-- Opening Marker --
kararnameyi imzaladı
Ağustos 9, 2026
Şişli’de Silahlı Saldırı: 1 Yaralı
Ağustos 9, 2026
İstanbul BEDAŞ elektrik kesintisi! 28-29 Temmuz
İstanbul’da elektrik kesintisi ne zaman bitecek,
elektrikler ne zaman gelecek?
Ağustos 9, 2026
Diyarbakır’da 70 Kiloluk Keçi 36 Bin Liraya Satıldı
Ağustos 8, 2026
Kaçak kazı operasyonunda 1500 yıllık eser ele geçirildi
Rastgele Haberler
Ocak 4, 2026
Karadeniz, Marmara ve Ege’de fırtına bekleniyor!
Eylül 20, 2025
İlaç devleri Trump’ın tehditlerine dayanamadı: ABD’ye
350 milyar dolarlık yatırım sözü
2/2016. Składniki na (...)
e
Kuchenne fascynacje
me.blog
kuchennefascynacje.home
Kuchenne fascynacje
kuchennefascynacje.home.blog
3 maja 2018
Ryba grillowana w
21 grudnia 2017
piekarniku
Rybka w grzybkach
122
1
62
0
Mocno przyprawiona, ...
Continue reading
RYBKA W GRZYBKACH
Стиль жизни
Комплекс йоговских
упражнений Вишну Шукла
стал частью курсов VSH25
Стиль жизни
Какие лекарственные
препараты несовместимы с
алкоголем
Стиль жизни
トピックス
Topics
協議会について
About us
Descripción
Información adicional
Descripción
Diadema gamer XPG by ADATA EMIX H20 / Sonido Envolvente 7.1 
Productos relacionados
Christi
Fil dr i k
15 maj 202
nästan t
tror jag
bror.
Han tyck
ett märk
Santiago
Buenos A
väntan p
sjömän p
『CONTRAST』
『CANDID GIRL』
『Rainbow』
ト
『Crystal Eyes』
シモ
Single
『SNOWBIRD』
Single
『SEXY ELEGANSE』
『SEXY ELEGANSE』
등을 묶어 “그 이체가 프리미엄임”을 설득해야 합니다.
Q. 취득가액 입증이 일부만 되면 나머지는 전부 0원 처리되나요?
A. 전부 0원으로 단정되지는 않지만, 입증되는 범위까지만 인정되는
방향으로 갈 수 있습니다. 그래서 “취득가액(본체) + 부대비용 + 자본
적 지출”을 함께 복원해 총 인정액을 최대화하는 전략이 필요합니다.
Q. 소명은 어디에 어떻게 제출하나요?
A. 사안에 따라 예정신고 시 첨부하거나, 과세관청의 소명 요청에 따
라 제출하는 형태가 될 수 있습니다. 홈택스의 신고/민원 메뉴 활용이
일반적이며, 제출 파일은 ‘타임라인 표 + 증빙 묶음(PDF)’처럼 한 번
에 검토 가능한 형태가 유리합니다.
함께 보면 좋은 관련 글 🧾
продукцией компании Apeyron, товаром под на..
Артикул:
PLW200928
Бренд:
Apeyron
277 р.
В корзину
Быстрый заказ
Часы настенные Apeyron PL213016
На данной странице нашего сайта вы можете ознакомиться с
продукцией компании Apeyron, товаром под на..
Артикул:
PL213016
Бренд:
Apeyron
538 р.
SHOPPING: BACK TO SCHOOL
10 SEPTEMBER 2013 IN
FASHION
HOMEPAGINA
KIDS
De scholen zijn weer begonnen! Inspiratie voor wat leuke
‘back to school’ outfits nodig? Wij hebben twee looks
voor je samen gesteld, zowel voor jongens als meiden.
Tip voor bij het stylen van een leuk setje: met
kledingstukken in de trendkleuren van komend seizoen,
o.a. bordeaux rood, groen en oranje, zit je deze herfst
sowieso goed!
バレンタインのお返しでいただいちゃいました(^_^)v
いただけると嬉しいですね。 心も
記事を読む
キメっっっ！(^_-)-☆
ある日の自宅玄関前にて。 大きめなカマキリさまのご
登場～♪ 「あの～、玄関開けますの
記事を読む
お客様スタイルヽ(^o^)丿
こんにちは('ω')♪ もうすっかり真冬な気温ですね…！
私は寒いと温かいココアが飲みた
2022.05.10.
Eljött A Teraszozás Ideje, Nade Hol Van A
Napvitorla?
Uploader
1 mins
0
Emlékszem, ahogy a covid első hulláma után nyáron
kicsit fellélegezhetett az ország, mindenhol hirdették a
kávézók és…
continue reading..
-- Closing Marker --
Goal of the exercise. If a line above includes the string "İstanbul", pick it out.

Result of this task.
İstanbul BEDAŞ elektrik kesintisi! 28-29 Temmuz
İstanbul’da elektrik kesintisi ne zaman bitecek,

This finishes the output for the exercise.